Hardware design source data:
══════════

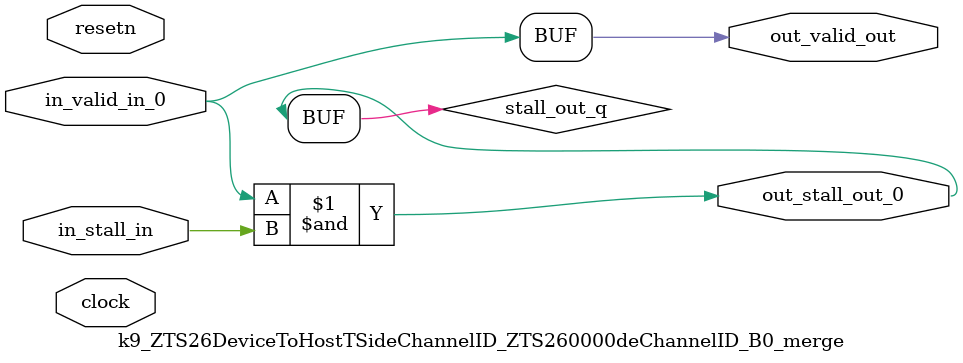
<source format=sv>



(* altera_attribute = "-name AUTO_SHIFT_REGISTER_RECOGNITION OFF; -name MESSAGE_DISABLE 10036; -name MESSAGE_DISABLE 10037; -name MESSAGE_DISABLE 14130; -name MESSAGE_DISABLE 14320; -name MESSAGE_DISABLE 15400; -name MESSAGE_DISABLE 14130; -name MESSAGE_DISABLE 10036; -name MESSAGE_DISABLE 12020; -name MESSAGE_DISABLE 12030; -name MESSAGE_DISABLE 12010; -name MESSAGE_DISABLE 12110; -name MESSAGE_DISABLE 14320; -name MESSAGE_DISABLE 13410; -name MESSAGE_DISABLE 113007; -name MESSAGE_DISABLE 10958" *)
module k9_ZTS26DeviceToHostTSideChannelID_ZTS260000deChannelID_B0_merge (
    input wire [0:0] in_stall_in,
    input wire [0:0] in_valid_in_0,
    output wire [0:0] out_stall_out_0,
    output wire [0:0] out_valid_out,
    input wire clock,
    input wire resetn
    );

    wire [0:0] stall_out_q;


    // stall_out(LOGICAL,6)
    assign stall_out_q = in_valid_in_0 & in_stall_in;

    // out_stall_out_0(GPOUT,4)
    assign out_stall_out_0 = stall_out_q;

    // out_valid_out(GPOUT,5)
    assign out_valid_out = in_valid_in_0;

endmodule

</source>
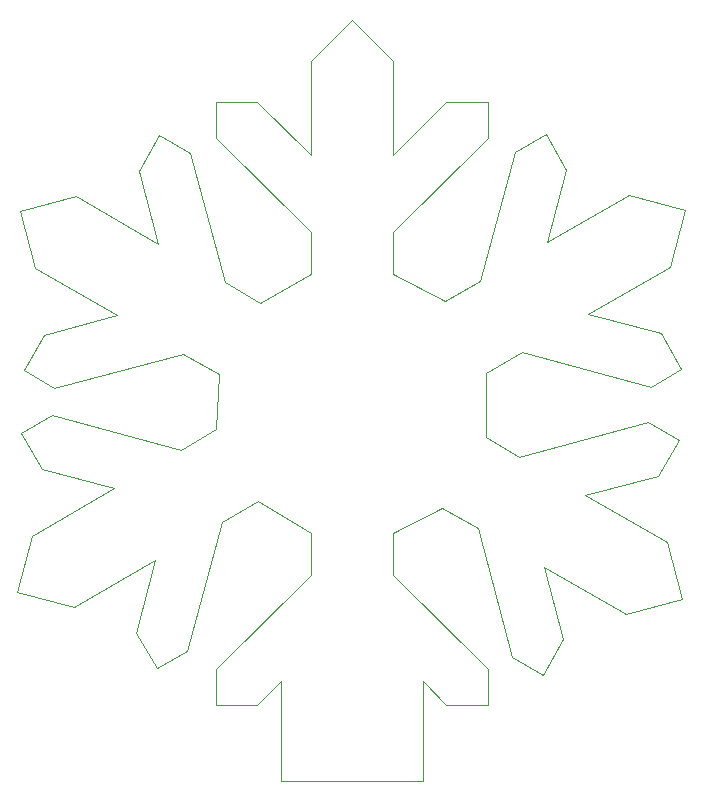
<source format=gm1>
G04*
G04 #@! TF.GenerationSoftware,Altium Limited,CircuitMaker,2.3.0 (2.3.0.3)*
G04*
G04 Layer_Color=16740166*
%FSLAX25Y25*%
%MOIN*%
G70*
G04*
G04 #@! TF.SameCoordinates,DFAF08F0-1B05-4ABB-8EC1-2A918C0C2617*
G04*
G04*
G04 #@! TF.FilePolarity,Positive*
G04*
G01*
G75*
%ADD15C,0.00300*%
D15*
X141732Y70866D02*
Y84646D01*
X114173Y70866D02*
Y84646D01*
X104331Y1969D02*
X151575D01*
X172492Y116648D02*
X172606Y138121D01*
X141732Y84646D02*
X157894Y93254D01*
X96579Y95472D02*
X114173Y84646D01*
X82800Y119339D02*
X83685Y137717D01*
X97465Y161584D02*
X114173Y171260D01*
X141732D02*
X158827Y161988D01*
X141732Y70866D02*
X173228Y39370D01*
Y27559D02*
Y39370D01*
X159449Y27559D02*
X173228D01*
X151575Y35433D02*
X159449Y27559D01*
X151575Y1969D02*
Y35433D01*
X104331Y1969D02*
Y35433D01*
X96457Y27559D02*
X104331Y35433D01*
X82677Y27559D02*
X96457D01*
X82677D02*
Y39370D01*
X114173Y70866D01*
X157894Y93254D02*
X169827Y86364D01*
X172492Y116648D02*
X183607Y110231D01*
X169827Y86364D02*
X181356Y43340D01*
X191585Y37434D01*
X198474Y49368D01*
X191990Y73569D02*
X198474Y49368D01*
X191990Y73569D02*
X219266Y57821D01*
X238089Y62865D01*
X233046Y81688D02*
X238089Y62865D01*
X205769Y97436D02*
X233046Y81688D01*
X205769Y97436D02*
X229970Y103921D01*
X236860Y115854D01*
X226631Y121759D02*
X236860Y115854D01*
X183607Y110231D02*
X226631Y121759D01*
X172606Y138121D02*
X184540Y145011D01*
X158827Y161988D02*
X170760Y168877D01*
X184540Y145011D02*
X227564Y133482D01*
X237793Y139388D01*
X230903Y151321D02*
X237793Y139388D01*
X206702Y157806D02*
X230903Y151321D01*
X206702Y157806D02*
X233978Y173554D01*
X239022Y192377D01*
X220198Y197421D02*
X239022Y192377D01*
X192922Y181673D02*
X220198Y197421D01*
X192922Y181673D02*
X199407Y205874D01*
X192517Y217807D02*
X199407Y205874D01*
X182288Y211902D02*
X192517Y217807D01*
X170760Y168877D02*
X182288Y211902D01*
X85532Y168474D02*
X97465Y161584D01*
X71752Y144607D02*
X83685Y137717D01*
X74003Y211498D02*
X85532Y168474D01*
X63775Y217404D02*
X74003Y211498D01*
X56885Y205470D02*
X63775Y217404D01*
X56885Y205470D02*
X63370Y181269D01*
X36093Y197017D02*
X63370Y181269D01*
X17270Y191973D02*
X36093Y197017D01*
X17270Y191973D02*
X22314Y173150D01*
X49590Y157402D01*
X25389Y150917D02*
X49590Y157402D01*
X18499Y138984D02*
X25389Y150917D01*
X18499Y138984D02*
X28728Y133079D01*
X71752Y144607D01*
X70866Y112450D02*
X82800Y119339D01*
X84646Y88583D02*
X96579Y95472D01*
X27842Y123978D02*
X70866Y112450D01*
X17613Y118072D02*
X27842Y123978D01*
X17613Y118072D02*
X24503Y106139D01*
X48704Y99654D01*
X21428Y83906D02*
X48704Y99654D01*
X16384Y65083D02*
X21428Y83906D01*
X16384Y65083D02*
X35207Y60039D01*
X62484Y75787D01*
X55999Y51586D02*
X62484Y75787D01*
X55999Y51586D02*
X62889Y39653D01*
X73117Y45558D01*
X84646Y88583D01*
X82677Y216535D02*
X114173Y185039D01*
X82677Y216535D02*
Y228346D01*
X96457D01*
X114173Y210630D01*
Y242126D01*
X127953Y255906D01*
Y255906D01*
X141732Y242126D01*
Y210630D02*
Y242126D01*
Y210630D02*
X159449Y228346D01*
X173228D01*
Y216535D02*
Y228346D01*
X141732Y185039D02*
X173228Y216535D01*
X114173Y171260D02*
Y185039D01*
X141732Y171260D02*
Y185039D01*
M02*

</source>
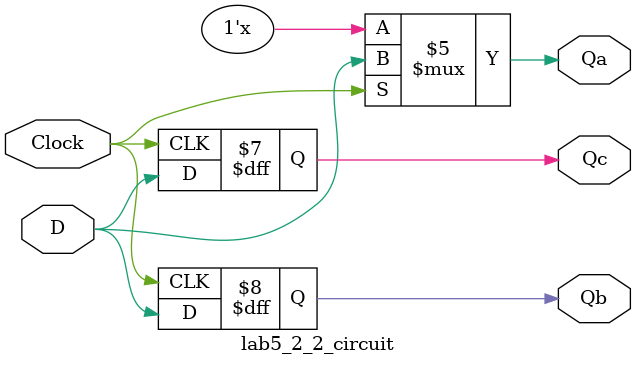
<source format=v>
`timescale 1ns / 1ps

module lab5_2_2_circuit(
    input D,
    input Clock,
    output reg Qa,
    output reg Qb,
    output reg Qc
    );
    
    always @(D or Clock)
       if(Clock)
         Qa <= D;
    
    always @(posedge Clock)
       if(Clock)
         Qb <= D;
         
     always @(negedge Clock)
        if(!Clock)
          Qc <= D;
     
endmodule

</source>
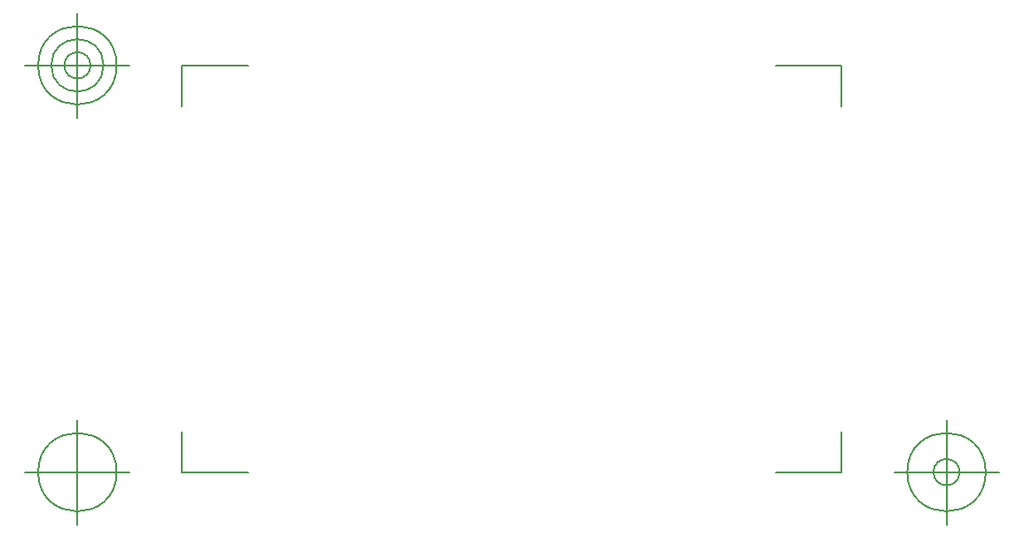
<source format=gbr>
G04 Generated by Ultiboard 14.2 *
%FSLAX24Y24*%
%MOIN*%

%ADD10C,0.0001*%
%ADD11C,0.0050*%


G04 ColorRGB FF14FF for the following layer *
%LNSilkscreen Bottom*%
%LPD*%
G54D10*
G54D11*
X3697Y7900D02*
X3697Y9430D01*
X3697Y7900D02*
X6178Y7900D01*
X28500Y7900D02*
X26020Y7900D01*
X28500Y7900D02*
X28500Y9430D01*
X28500Y23200D02*
X28500Y21670D01*
X28500Y23200D02*
X26020Y23200D01*
X3697Y23200D02*
X6178Y23200D01*
X3697Y23200D02*
X3697Y21670D01*
X1729Y7900D02*
X-2208Y7900D01*
X-240Y5931D02*
X-240Y9869D01*
X-1716Y7900D02*
G75*
D01*
G02X-1716Y7900I1476J0*
G01*
X30469Y7900D02*
X34406Y7900D01*
X32437Y5931D02*
X32437Y9869D01*
X30961Y7900D02*
G75*
D01*
G02X30961Y7900I1476J0*
G01*
X31945Y7900D02*
G75*
D01*
G02X31945Y7900I492J0*
G01*
X1729Y23200D02*
X-2208Y23200D01*
X-240Y21231D02*
X-240Y25169D01*
X-1716Y23200D02*
G75*
D01*
G02X-1716Y23200I1476J0*
G01*
X-1224Y23200D02*
G75*
D01*
G02X-1224Y23200I984J0*
G01*
X-732Y23200D02*
G75*
D01*
G02X-732Y23200I492J0*
G01*

M02*

</source>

══════════

Task to carry out >>
Please return only the lines above, starting at the line that has "X170760Y168877D02*" and ending at the line that has "X62889Y39653D01*", keeping both and leaving each one unchanged.

Problem solution >>
X170760Y168877D02*
X182288Y211902D01*
X85532Y168474D02*
X97465Y161584D01*
X71752Y144607D02*
X83685Y137717D01*
X74003Y211498D02*
X85532Y168474D01*
X63775Y217404D02*
X74003Y211498D01*
X56885Y205470D02*
X63775Y217404D01*
X56885Y205470D02*
X63370Y181269D01*
X36093Y197017D02*
X63370Y181269D01*
X17270Y191973D02*
X36093Y197017D01*
X17270Y191973D02*
X22314Y173150D01*
X49590Y157402D01*
X25389Y150917D02*
X49590Y157402D01*
X18499Y138984D02*
X25389Y150917D01*
X18499Y138984D02*
X28728Y133079D01*
X71752Y144607D01*
X70866Y112450D02*
X82800Y119339D01*
X84646Y88583D02*
X96579Y95472D01*
X27842Y123978D02*
X70866Y112450D01*
X17613Y118072D02*
X27842Y123978D01*
X17613Y118072D02*
X24503Y106139D01*
X48704Y99654D01*
X21428Y83906D02*
X48704Y99654D01*
X16384Y65083D02*
X21428Y83906D01*
X16384Y65083D02*
X35207Y60039D01*
X62484Y75787D01*
X55999Y51586D02*
X62484Y75787D01*
X55999Y51586D02*
X62889Y39653D01*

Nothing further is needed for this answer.